D’abord, le soutien populaire pour les cryptos au Nigeria est massif. En 2023, le pays était deuxième au classement mondial d’adoption des cryptos, juste derrière l'Inde.
La raison de ce changement pourrait être aussi que la suppression de quelques restrictions sur les cryptomonnaies pourrait simplement détourner une partie de la colère observée lors des manifestations nationales du mois dernier. Avec une inflation qui grimpe à 35 % et une crise économique profonde, une partie des citoyens se sont révoltés (#EndBadGovernance) et trouvent refuge, entre autres, dans les cryptos pour protéger leur épargne. Pour preuve, le bitcoin a évolué de 260% face au naira - la monnaie du pays - depuis le début de l’année. Signe qu'un bon nombre de ceux qui détiennent de la monnaie locale veulent la convertir en BTC pour la protéger contre une dévaluation galopante du naira. D’ailleurs, autre facteur en faveur de l’ouverture aux cryptos, le pays cherche désespérément à attirer des investisseurs pour pallier la fuite des capitaux, aggravée par une dévaluation monétaire de plus de 45 % face au dollar cette année.
Dans ce contexte, toute hausse de l'afflux ou de la rétention de capitaux serait plus que bienvenue. Avec près de 60% du volume total des échanges de cryptomonnaies en Afrique, le Nigéria est un poids lourd du continent. La taille de son marché potentiel a de quoi séduire non seulement les investisseurs dans les cryptos elles-mêmes, mais aussi ceux intéressés par les entreprises qui développent des services liés à cet écosystème.
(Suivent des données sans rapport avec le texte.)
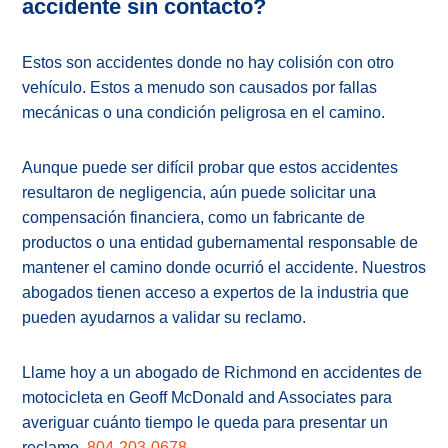
accidente sin contacto?
Estos son accidentes donde no hay colisión con otro
vehículo. Estos a menudo son causados por fallas
mecánicas o una condición peligrosa en el camino.
Aunque puede ser difícil probar que estos accidentes
resultaron de negligencia, aún puede solicitar una
compensación financiera, como un fabricante de
productos o una entidad gubernamental responsable de
mantener el camino donde ocurrió el accidente. Nuestros
abogados tienen acceso a expertos de la industria que
pueden ayudarnos a validar su reclamo.
Llame hoy a un abogado de Richmond en accidentes de
motocicleta en Geoff McDonald and Associates para
averiguar cuánto tiempo le queda para presentar un
reclamo.
804-203-0678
Mais ce dégel est probablement aussi une tentative de contrôle plus strict. Les plateformes agréées devront certainement être plus coopératives avec l’État, contrairement à Binance. Des dirigeants de la plus grande plateforme de crypto du monde ont été arrêtés pour avoir refuser de transmettre des données de leurs clients. En mai, la SEC a même proposé des règles interdisant le trading pair-à-pair (P2P) de crypto. Il y a donc une volonté d’encadrer et de surveiller de près cette industrie florissante - des valeurs fondamentalement opposées aux préceptes originels des cryptomonnaies. Me direz vous, les nigérians ne convertissent très certainement pas leurs nairas en bitcoins pour les idées qu’il véhicule.
Pour l’instant, ce « dégel » des cryptomonnaies reste assez limité. Les deux licences accordées l’ont été dans le cadre d’un programme d’incubation strict, et les banques restent réticentes à s’engager avec ces entreprises, notamment par crainte de surveillance supplémentaire de la part du gouvernement. Si les institutions ne font relativement pas confiance à ce cadre réglementaire, pourquoi les petits traders et épargnants devraient-ils le faire ? Le marché P2P, malgré son interdiction, pourrait bien rester, du moins à court terme, la solution privilégiée par beaucoup.